Mais essentiellement, du monde profane au monde sacré (ce
qui doit nous faire souvenir que le rite
est une technique qui facilite le passage vers le sacré). Le symbolisme
très riche de l’art roman s’illustre par la présence fréquente de tigres menaçants
aux portails d’églises ou de chapelles. Mais ce ne sont que des tigres de
papiers, gardiens du seuil, qui effraient ceux qui ont de mauvaises intentions
et laissent entrer les cœurs purs.
Dans le mysticisme de Saint-Jean de la Croix, de Sainte Thérèse
d’Avila (pour ne citer que ceux-là) ce passage de la nuit obscure vers une aube
nouvelle, une aube d’or, passe par le portail du Baptême, afin de pouvoir
entrer dans l’Église, l’Assemblée Sainte, le Corps des Baptisés, où aura lieu
le mariage avec l’Agneau (le Christ). C‘est elle qui donne accès à la Révélation.

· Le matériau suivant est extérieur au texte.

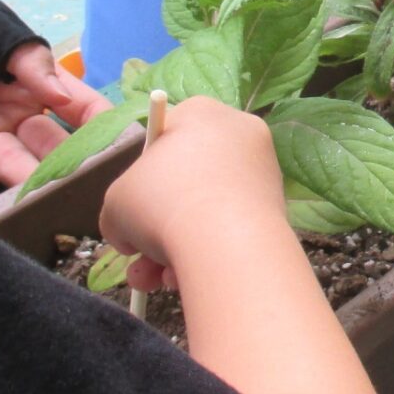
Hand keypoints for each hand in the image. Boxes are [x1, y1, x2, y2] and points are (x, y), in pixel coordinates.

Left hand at [0, 43, 111, 190]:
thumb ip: (28, 58)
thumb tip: (61, 95)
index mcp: (27, 80)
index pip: (74, 106)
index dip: (98, 122)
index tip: (122, 143)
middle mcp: (6, 112)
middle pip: (45, 143)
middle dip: (65, 162)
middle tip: (84, 182)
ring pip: (5, 160)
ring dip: (21, 173)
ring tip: (38, 187)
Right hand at [98, 96, 287, 292]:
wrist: (227, 243)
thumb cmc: (162, 203)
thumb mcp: (116, 203)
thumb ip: (118, 213)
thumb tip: (129, 237)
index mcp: (200, 112)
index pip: (163, 136)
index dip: (140, 175)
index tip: (131, 208)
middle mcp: (238, 133)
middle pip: (185, 181)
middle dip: (155, 226)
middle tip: (138, 255)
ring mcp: (263, 172)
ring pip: (206, 212)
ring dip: (173, 249)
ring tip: (156, 281)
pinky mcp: (278, 210)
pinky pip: (230, 229)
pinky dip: (206, 254)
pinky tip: (184, 281)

L’alchimie de même, par le portail de la Régénération pour
aller célébrer dans le Temple, les Noces Chymiques.
Dans la
Tradition, la porte, c’est le franchissement d’une entrée que
l’on appelle l’Initiation.
A l’évidence, ce simple Portier, Couvreur ou encore Gardien
est bien plus important, j’allais écrire grave, qu’il n’y paraît !

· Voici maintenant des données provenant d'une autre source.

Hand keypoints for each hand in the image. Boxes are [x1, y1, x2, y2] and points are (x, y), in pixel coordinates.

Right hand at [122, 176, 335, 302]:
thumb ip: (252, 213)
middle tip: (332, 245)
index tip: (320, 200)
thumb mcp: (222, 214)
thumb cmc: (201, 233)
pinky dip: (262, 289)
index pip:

Portes et portiers : quelques citations à méditer :
« Oh vous qui avez dit : Je suis la Porte… montrez-nous avec
évidence de quelle demeure vous êtes la porte, à quel moment et quels sont ceux
à qui vous l’ouvrez. La maison dont vous êtes la porte est le ciel que votre
Père habite ».
Guillaume de saint-Thierry
« Voici, je me tiens
à la porte et je frappe. Si quelqu’un entend ma voix et ouvre la porte,
j’entrerai et je prendrai la Cène
avec lui et lui avec moi ». Apocalypse,
3/20
« Un disciple du
Maître Soufi Mawlânâ lui demanda : Maître, pourquoi t’adonnes-tu ainsi de jour
et de nuit à la musique ? Il lui répondit : Parce qu’elle est pour moi comme le
grincement des Portes du Paradis - Moi,
je n’aime pas les portes qui grincent lui répliqua le disciple. A quoi Mawlânâ
répondit : Parce que tu les entends seulement quand elles se ferment, moi je
les entends quand elles s’ouvrent! » Mawlânâ, Maître Soufi
[1] « Dieu est architecte dans la Bible, chez les Pères de
l’Église, dans la littérature maçonnique » AMADOU, Robert, La tradition
maçonnique, Paris, Cariscript, 1986.
[2] BOUCHER, Jules, La Symbolique Maçonnique,
Paris, Dervy, 1948, 382 p.
[3] L’Église Catholique Romaine a abandonné cette ordination
mineure qui est perpétuée de nos jours par plusieurs églises catholiques
séparées de Rome, telles par exemple l’Église Gallicane, mais aussi il me
semble la Petite
Église Vieille Catholique, les Églises Orthodoxes.
[4] Tous les passages entre guillemets de ce paragraphe sont
extraits du site internet de l’Église Gallicane.